Recognising, reporting, and containing breaches

A personal data breach is not limited to hacking. ICO guidance defines a breach as destruction, loss, alteration, unauthorised disclosure, or unauthorised access to personal information. In pharmacy practice this commonly takes practical forms such as emails sent to the wrong recipient, dispensing bags handed to the wrong person, paperwork left visible, or staff accessing records without a legitimate reason.

Common pharmacy breach examples

• email or text sent to the wrong person
• prescription bag handed to the wrong patient
• sensitive conversation overheard because it was handled badly
• paperwork or labels left visible in a public area
• record looked at by a staff member with no need to access it

What staff should do first

• Contain the breach: try to recover the information and limit further exposure.
• Escalate immediately: inform the pharmacist, manager, or information governance lead.
• Record the facts: note what happened, when, who was involved, which information was affected, and what has already been done.
• Do not hide it: delay increases harm and complicates any regulatory response.

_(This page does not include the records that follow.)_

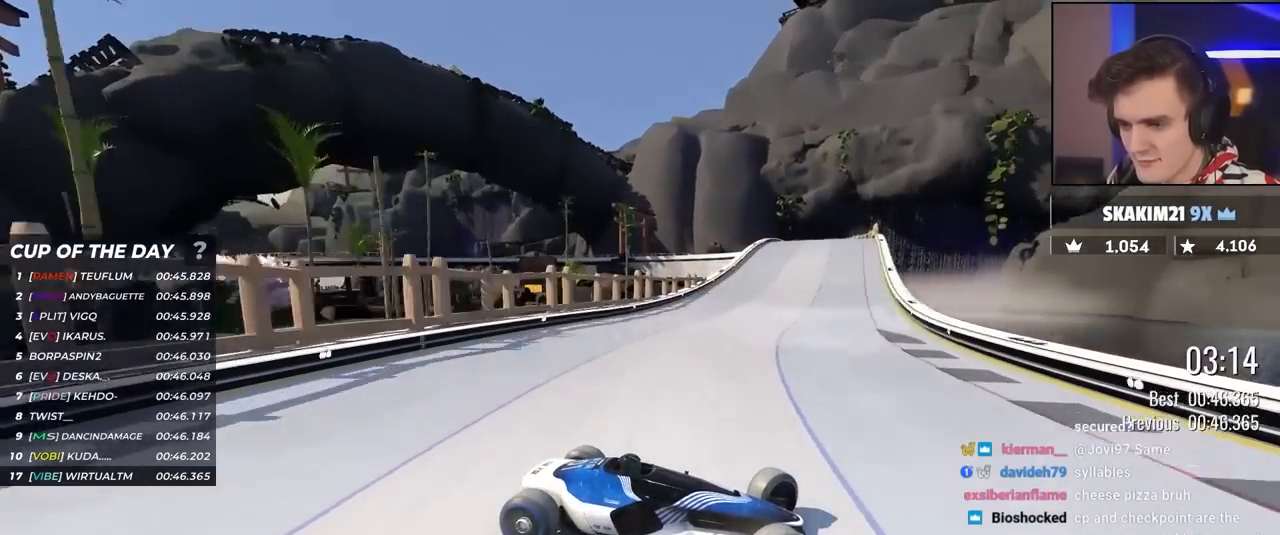
{"keys": ["left"], "events": [[33, "up", "up"], [83, "up", "down"], [467, "up", "up"]]}
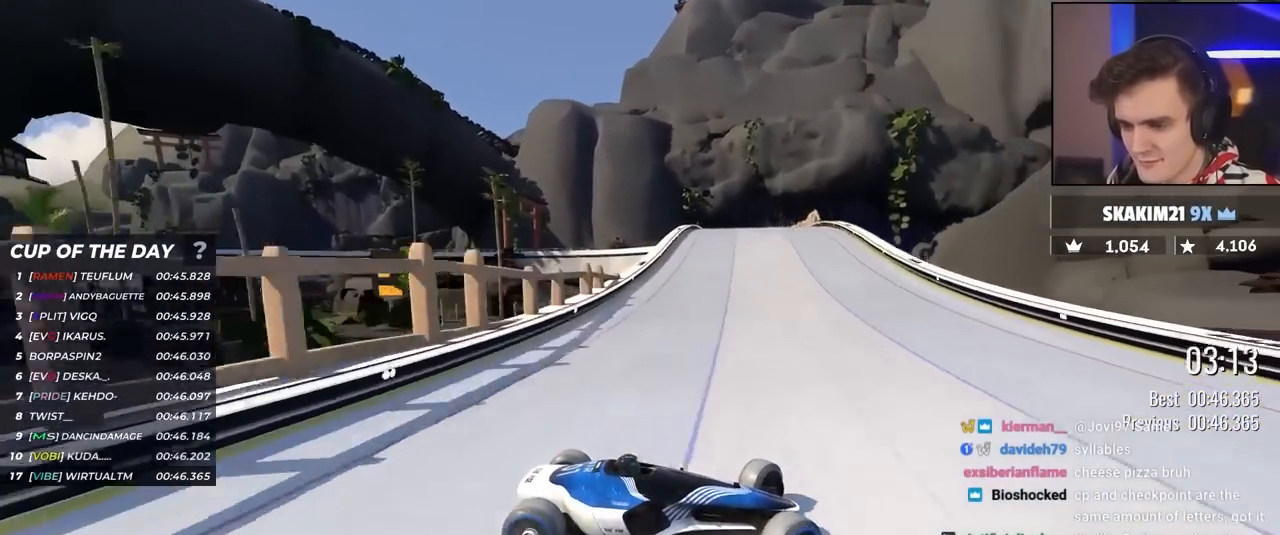
{"keys": ["left", "up"], "events": [[17, "up", "down"], [150, "up", "up"], [200, "up", "down"], [433, "up", "up"], [483, "up", "down"]]}
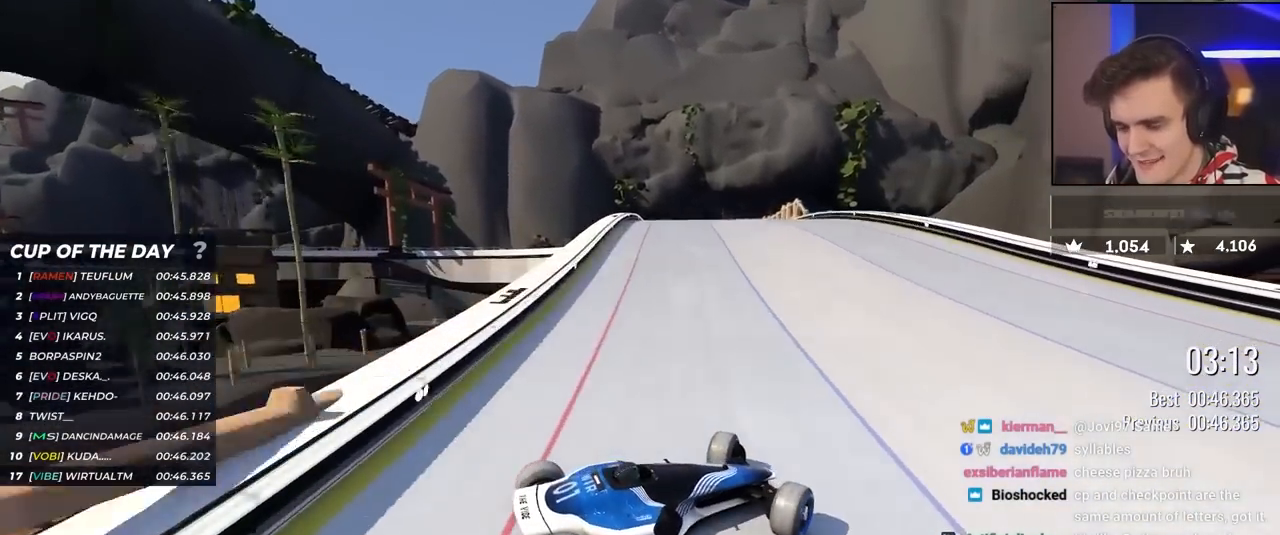
{"keys": ["left", "up"], "events": [[67, "up", "up"], [117, "up", "down"], [217, "up", "up"], [267, "up", "down"]]}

ICO guidance says all breaches should be recorded, even if they are not reportable. If the breach is likely to risk people's rights and freedoms, the organisation must report it without undue delay and, where possible, within 72 hours. If the risk is high, affected people may also need to be informed without undue delay.

Near misses should still be recorded and reviewed. Focusing only on obvious reportable breaches misses the everyday patterns that lead to larger failures.